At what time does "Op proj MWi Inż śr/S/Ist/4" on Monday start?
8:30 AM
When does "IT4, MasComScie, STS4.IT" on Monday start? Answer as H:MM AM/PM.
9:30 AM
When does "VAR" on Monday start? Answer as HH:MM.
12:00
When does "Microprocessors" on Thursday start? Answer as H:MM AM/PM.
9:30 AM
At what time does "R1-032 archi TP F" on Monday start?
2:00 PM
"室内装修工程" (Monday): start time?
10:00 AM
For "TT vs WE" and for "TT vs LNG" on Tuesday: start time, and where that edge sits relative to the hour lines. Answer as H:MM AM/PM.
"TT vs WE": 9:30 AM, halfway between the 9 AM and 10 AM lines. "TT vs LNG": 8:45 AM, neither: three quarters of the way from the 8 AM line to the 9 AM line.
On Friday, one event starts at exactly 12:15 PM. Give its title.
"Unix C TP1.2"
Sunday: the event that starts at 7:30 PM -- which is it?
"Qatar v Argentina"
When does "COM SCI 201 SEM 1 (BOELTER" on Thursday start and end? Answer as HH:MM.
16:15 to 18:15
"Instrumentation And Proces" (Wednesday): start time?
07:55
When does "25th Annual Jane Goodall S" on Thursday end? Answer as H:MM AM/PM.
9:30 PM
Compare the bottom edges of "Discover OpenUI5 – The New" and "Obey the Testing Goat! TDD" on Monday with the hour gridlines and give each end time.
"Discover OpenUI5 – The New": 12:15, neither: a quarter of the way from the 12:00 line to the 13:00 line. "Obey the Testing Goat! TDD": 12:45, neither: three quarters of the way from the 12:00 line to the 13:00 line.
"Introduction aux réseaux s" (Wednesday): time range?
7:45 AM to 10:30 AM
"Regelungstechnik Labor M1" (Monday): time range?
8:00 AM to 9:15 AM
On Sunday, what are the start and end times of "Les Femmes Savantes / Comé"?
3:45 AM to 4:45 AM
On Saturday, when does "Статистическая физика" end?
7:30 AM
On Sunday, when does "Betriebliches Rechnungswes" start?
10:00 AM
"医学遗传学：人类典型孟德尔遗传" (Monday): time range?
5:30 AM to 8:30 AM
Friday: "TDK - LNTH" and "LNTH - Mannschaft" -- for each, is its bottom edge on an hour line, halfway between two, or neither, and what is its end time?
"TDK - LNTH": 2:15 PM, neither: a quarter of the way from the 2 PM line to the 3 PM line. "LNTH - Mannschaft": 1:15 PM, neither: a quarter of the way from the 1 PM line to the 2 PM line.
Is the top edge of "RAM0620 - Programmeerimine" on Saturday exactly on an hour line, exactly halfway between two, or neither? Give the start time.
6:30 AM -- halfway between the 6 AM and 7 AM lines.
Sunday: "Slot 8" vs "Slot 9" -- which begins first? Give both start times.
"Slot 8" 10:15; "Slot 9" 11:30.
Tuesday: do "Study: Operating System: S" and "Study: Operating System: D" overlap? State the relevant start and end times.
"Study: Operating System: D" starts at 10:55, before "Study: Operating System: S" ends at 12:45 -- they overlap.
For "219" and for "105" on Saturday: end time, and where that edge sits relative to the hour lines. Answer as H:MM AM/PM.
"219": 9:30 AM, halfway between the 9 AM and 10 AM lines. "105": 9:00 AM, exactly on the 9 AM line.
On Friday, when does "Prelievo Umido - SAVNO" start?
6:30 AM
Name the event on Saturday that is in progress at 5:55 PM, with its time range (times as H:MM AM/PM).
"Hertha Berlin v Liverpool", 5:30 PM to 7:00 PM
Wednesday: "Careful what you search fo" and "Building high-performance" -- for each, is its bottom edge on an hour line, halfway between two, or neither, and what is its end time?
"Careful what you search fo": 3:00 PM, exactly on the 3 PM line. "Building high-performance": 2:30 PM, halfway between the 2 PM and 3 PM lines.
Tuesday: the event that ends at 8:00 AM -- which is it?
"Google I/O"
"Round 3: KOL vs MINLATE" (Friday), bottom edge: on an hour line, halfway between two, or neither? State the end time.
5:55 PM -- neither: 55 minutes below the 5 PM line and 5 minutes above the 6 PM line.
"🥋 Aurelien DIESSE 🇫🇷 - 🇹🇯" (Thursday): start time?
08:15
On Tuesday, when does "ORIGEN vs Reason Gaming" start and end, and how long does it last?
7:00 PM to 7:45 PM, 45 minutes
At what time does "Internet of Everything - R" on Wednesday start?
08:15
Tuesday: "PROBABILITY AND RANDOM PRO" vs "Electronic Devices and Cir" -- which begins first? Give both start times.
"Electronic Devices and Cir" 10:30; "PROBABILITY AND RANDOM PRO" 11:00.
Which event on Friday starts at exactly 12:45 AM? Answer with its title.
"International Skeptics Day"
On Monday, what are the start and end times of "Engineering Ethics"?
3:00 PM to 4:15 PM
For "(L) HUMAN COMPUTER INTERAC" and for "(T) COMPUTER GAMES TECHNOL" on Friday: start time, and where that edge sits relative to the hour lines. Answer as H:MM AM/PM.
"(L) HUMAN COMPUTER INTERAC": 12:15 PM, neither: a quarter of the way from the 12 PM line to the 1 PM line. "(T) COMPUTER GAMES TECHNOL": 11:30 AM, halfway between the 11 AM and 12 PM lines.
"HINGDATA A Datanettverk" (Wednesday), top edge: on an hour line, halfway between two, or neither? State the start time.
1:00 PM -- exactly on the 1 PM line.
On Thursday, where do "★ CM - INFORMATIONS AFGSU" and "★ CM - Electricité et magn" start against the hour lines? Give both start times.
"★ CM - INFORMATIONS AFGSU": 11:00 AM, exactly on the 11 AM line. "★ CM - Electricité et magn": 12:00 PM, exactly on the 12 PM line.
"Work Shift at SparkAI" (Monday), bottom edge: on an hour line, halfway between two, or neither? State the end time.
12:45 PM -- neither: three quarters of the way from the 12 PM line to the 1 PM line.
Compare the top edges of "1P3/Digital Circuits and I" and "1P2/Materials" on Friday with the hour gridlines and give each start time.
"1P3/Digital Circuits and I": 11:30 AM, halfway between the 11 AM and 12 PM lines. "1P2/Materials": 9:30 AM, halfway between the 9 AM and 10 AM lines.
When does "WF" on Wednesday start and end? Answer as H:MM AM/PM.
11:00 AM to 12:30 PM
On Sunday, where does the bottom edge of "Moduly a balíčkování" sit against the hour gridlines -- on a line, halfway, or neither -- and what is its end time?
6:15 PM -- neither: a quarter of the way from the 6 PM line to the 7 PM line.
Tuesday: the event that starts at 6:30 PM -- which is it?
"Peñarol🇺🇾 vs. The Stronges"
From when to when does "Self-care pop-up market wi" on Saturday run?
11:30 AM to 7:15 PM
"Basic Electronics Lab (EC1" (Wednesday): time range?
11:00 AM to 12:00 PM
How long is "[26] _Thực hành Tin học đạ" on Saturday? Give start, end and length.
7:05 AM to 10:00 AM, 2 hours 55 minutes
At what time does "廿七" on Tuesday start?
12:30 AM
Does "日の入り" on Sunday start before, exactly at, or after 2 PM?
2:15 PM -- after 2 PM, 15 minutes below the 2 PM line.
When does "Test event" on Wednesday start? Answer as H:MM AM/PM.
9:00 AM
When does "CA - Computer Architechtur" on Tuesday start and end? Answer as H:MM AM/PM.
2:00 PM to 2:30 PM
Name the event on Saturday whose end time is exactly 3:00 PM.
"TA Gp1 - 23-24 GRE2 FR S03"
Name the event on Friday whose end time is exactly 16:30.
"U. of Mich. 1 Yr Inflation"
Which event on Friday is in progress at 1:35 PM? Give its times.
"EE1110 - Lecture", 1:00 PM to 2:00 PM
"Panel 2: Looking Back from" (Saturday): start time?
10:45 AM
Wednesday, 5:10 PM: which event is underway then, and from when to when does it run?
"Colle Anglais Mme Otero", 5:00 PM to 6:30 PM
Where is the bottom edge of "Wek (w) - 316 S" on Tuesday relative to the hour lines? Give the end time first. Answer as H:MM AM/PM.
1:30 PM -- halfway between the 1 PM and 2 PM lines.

- - -

- **THE EXERCISE**: How many of the lines above contain the string "after"? Treat uppercase and lowercase as different, and give only the number.

- **IN RESPONSE**: 2